Skip the pictures, and retype the data below in full, exactly.

......

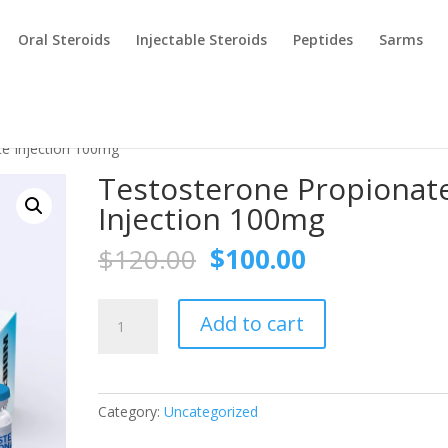
Oral Steroids
Injectable Steroids
Peptides
Sarms
te Injection 100mg
Testosterone Propionat
Injection 100mg
Original
Current
$
120.00
$
100.00
price
price
was:
is:
Testosterone
$120.00.
$100.00.
Add to cart
Propionate
Injection
100mg
quantity
Category:
Uncategorized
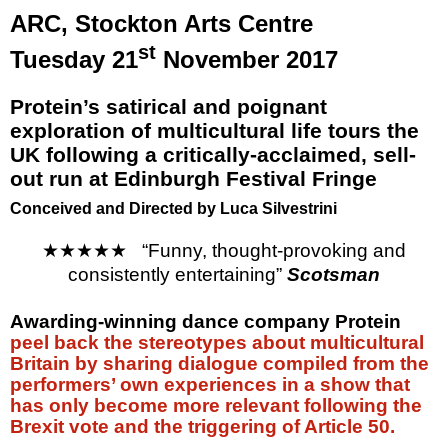
ARC,
Stockton
Arts Centre
st
Tuesday 21
November 2017
Protein’s satirical and poignant
exploration of multicultural life tours the
UK
following a critically-acclaimed, sell-
out run at
Edinburgh
Festival Fringe
Conceived and Directed by Luca Silvestrini
★★★★★
“Funny, thought-provoking and
consistently entertaining”
Scotsman
Awarding-winning dance company Protein
peel back the stereotypes about multicultural
Britain by sharing dialogue compiled from the
performers’ own experiences in a show that
has only become more relevant following the
Brexit vote and the triggering of Article 50.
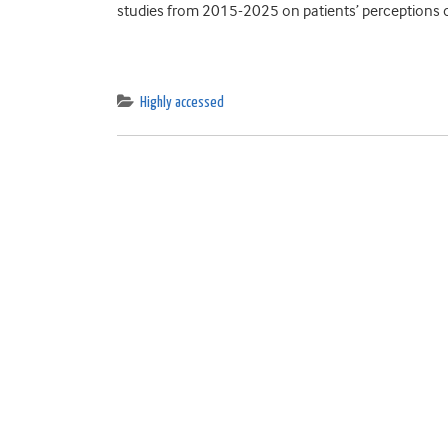
studies from 2015-2025 on patients’ perceptions of
Highly accessed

......

Solution to this exercise:
Oral Steroids
Injectable Steroids
Peptides
Sarms
te Injection 100mg
Testosterone Propionat
Injection 100mg
Original
Current
$
120.00
$
100.00
price
price
was:
is:
Testosterone
$120.00.
$100.00.
Add to cart
Propionate
Injection
100mg
quantity
Category:
Uncategorized
ARC,
Stockton
Arts Centre
st
Tuesday 21
November 2017
Protein’s satirical and poignant
exploration of multicultural life tours the
UK
following a critically-acclaimed, sell-
out run at
Edinburgh
Festival Fringe
Conceived and Directed by Luca Silvestrini
★★★★★
“Funny, thought-provoking and
consistently entertaining”
Scotsman
Awarding-winning dance company Protein
peel back the stereotypes about multicultural
Britain by sharing dialogue compiled from the
performers’ own experiences in a show that
has only become more relevant following the
Brexit vote and the triggering of Article 50.
studies from 2015-2025 on patients’ perceptions of
Highly accessed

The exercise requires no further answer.